Fragmento

Un famoso cuentista norteamericano que con el tiempo adquiriría fama mundial; escribió repetidas veces sobre ciertas peculiaridades humanas a las cuales describió como demonios. En la época que vivió y en la cual escribió al respecto, no fue tan aclamado como después indiscutiblemente sería por este tipo de historias.

Los demonios pueden interpretarse de múltiples formas; les han creado imágenes y mitos, se les ha temido y aún se les teme en algunos templos o incluso fuera de ellos. Todo el mundo sabe de la existencia de estas criaturas, los aceptan y los niegan al mismo tiempo porque los confunden con ellos mismos.

Una batalla interna es lo que hace sucumbir hasta el más grande imperio, dicen por allí, y de existir una entidad no humana que pudiera habitar y alimentarse de los hombres tal cual parásito de cualquier organismo viviente, ¿no habría ya suficiente historia humana como para argumentar que a través de todo este tiempo siempre ha padecido de la misma enfermedad?, ¿y que al mismo tiempo la ha atravesado sin poderse aliviar de una vez por todas de ella? Queda claro que el hombre si es una entidad capaz de alimentarse cual parásito de cualquier organismo viviente. 

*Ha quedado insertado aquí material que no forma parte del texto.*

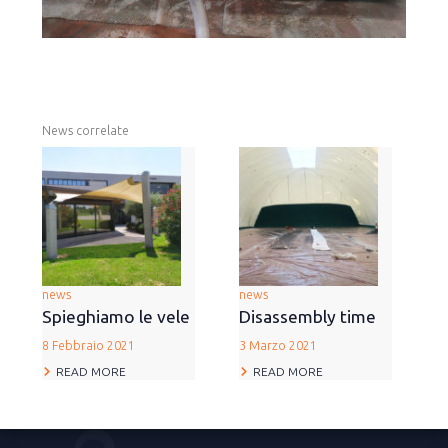
News correlate
news
news
Spieghiamo le vele
Disassembly time
8 Febbraio 2021
3 Marzo 2021
READ MORE
READ MORE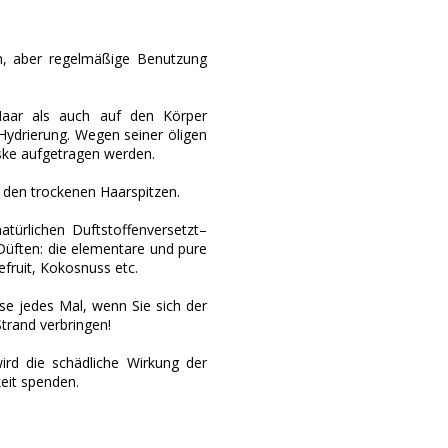
n, aber regelmäßige Benutzung
aar als auch auf den Körper
ydrierung. Wegen seiner öligen
aske aufgetragen werden.
 den trockenen Haarspitzen.
türlichen Duftstoffenversetzt–
 Düften: die elementare und pure
efruit, Kokosnuss etc.
e jedes Mal, wenn Sie sich der
rand verbringen!
ird die schädliche Wirkung der
eit spenden.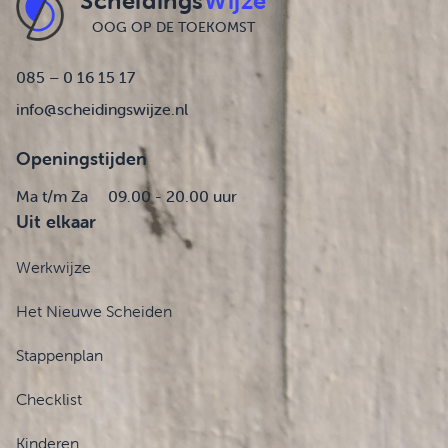
Scheidings
Wijze
OOG OP DE TOEKOMST
085 – 0 16 15 17
info@scheidingswijze.nl
Openingstijden
Ma t/m Za
09.00 - 20.00 uur
Uit elkaar
Werkwijze
Het Nieuwe Scheiden
Stappenplan
Checklist
Kinderen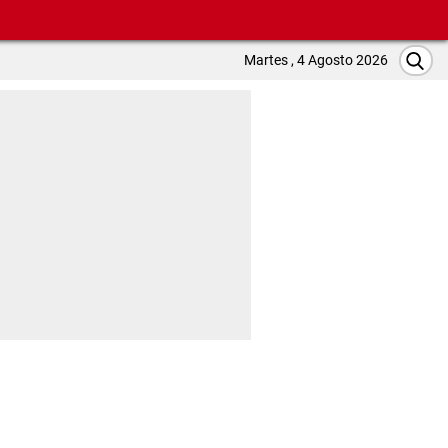
Martes , 4 Agosto 2026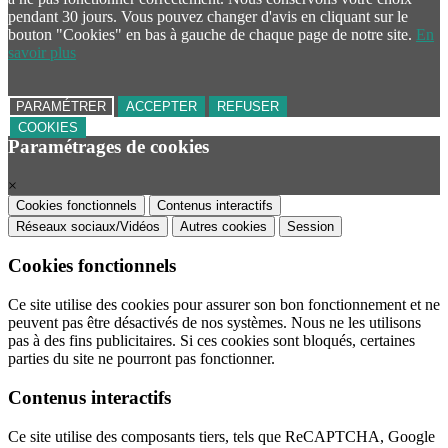
pendant 30 jours. Vous pouvez changer d'avis en cliquant sur le
bouton "Cookies" en bas à gauche de chaque page de notre site.
En
savoir plus
PARAMÉTRER
ACCEPTER
REFUSER
COOKIES
Paramétrages de cookies
×
Cookies fonctionnels
Contenus interactifs
Réseaux sociaux/Vidéos
Autres cookies
Session
Cookies fonctionnels
Ce site utilise des cookies pour assurer son bon fonctionnement et ne
peuvent pas être désactivés de nos systèmes. Nous ne les utilisons
pas à des fins publicitaires. Si ces cookies sont bloqués, certaines
parties du site ne pourront pas fonctionner.
Contenus interactifs
Ce site utilise des composants tiers, tels que ReCAPTCHA, Google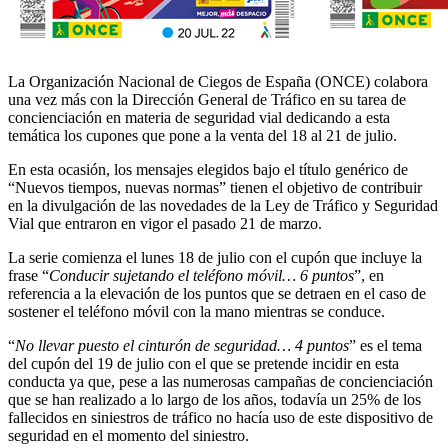
La Organización Nacional de Ciegos de España (ONCE) colabora
una vez más con la Dirección General de Tráfico en su tarea de
concienciación en materia de seguridad vial dedicando a esta
temática los cupones que pone a la venta del 18 al 21 de julio.
En esta ocasión, los mensajes elegidos bajo el título genérico de
“Nuevos tiempos, nuevas normas” tienen el objetivo de contribuir
en la divulgación de las novedades de la Ley de Tráfico y Seguridad
Vial que entraron en vigor el pasado 21 de marzo.
La serie comienza el lunes 18 de julio con el cupón que incluye la
frase “
Conducir sujetando el teléfono móvil… 6 puntos
”, en
referencia a la elevación de los puntos que se detraen en el caso de
sostener el teléfono móvil con la mano mientras se conduce.
“
No llevar puesto el cinturón de seguridad… 4 puntos
” es el tema
del cupón del 19 de julio con el que se pretende incidir en esta
conducta ya que, pese a las numerosas campañas de concienciación
que se han realizado a lo largo de los años, todavía un 25% de los
fallecidos en siniestros de tráfico no hacía uso de este dispositivo de
seguridad en el momento del siniestro.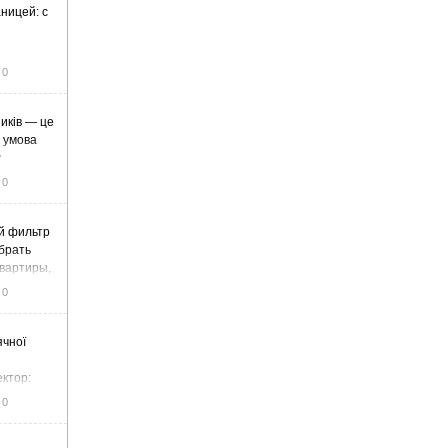
ницей: с
0
иків — це
а умова
у
0
й фильтр
ыбрать
вартиры,
жа
0
ячної
ектор:
итку та
0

La única cualidad humana es su ser omnívoro. Destruir es su mandato, destruir con su estómago, con sus manos, depredador por naturaleza, ¿será esta su condena real?, ¿una batalla interna?, ¿perpetua? Su naturaleza y costumbres lo han aniquilado. ¿Por qué un imperio debe sucumbir? ¿A quien más si no a los humanos se les ha ocurrido semejante cosa llamada Imperio?

Esta clase de demonio, el demonio hombre, es de lo más astuto que se pueda definir, aunque en realidad esta afirmación más que cómica es redundante, ya que todo lo que el hombre cataloga queda dentro del espectro del hombre mismo.

Eran las seis de la tarde pasadas de un día de primavera en la caótica ciudad capital. El cielo se había iluminado de manera espectacular desde muy temprano. El sol resplandecía como en esos parajes rurales donde los colores adquieren más intensidad que en cualquier ciudad. Hay días en que los lugares nos parecen otros, a pesar de que ante nuestros ojos se encuentren las mismas cosas, todo es cuestión de la intensidad de la luz del sol.

A David le daba lo mismo si se nublaba o no, pero no pudo dejar de advertir la claridad con la que el día se vestía. Su humor le pesaba bastante ya, en su rostro se notaba la insatisfacción que por las calles casi todos llevan debido a esa prisa estúpida que los habita. Lo extraño es que él no solía padecer prisa alguna. De alguna forma siempre se las había arreglado para vivir fuera de los horarios fijos, de las cansadas jornadas laborales, del terrible tráfico vehicular, y de mil cosas más que pululan la ciudad como un hervidero de insectos alimentándose de un cuerpo en putrefacción.

No tenía por qué culpar, de su pésimo humor, a su hambre o a sus horas de sueño, ambos ciclos los tenía en un régimen controlado. Hacía un tiempo había dejado las conocidas sustancias que tan trilladas por su ilegalidad parecían ahora en boga y que mantenían a gran parte de la población adormecida e impotente contra los designios de cualquier gobierno. Por mera curiosidad comenzó a consumir algunas sustancias años atrás , entre ellas la cafeína a la cual le había tomado un gusto bastante recurrente. Ninguna de estas sustancias poseía la cualidad de generarle una verdadera adicción y por lo mismo, una verdadera dependencia fisiológica.

En su mundo ideal, no cabía la pereza ni la pérdida de tiempo. Solía ser bastante severo consigo mismo y con todas las personas que lo conocían. Pero de eso ya hacían algunos años...

David se preguntaba por qué vivía, se preguntaba por qué aún tenía la vida. Sabía para sus adentros que toda aquella severidad y diligencia con la que pretendió vivir algunos años atrás, no le habían servido de mucho, pues en los actos realizados se reflejaba la verdad, no solo en su actitud obsesiva. Lo que había logrado a sus veinticinco años no era mucho, aunque para él, semejaba haber pertenecido al pelotón militar, o a una logia.

Así que ahora vivía sin contar el tiempo. En el mundo hay infinidad de cosas por ver, pero, ¿acaso uno debe mirarlo todo? Se cuestionaba mientras caminaba por su habitual acera en busca de un bocado... Quizá jamás se imaginó que encontraría a María precisamente en el mismo camino.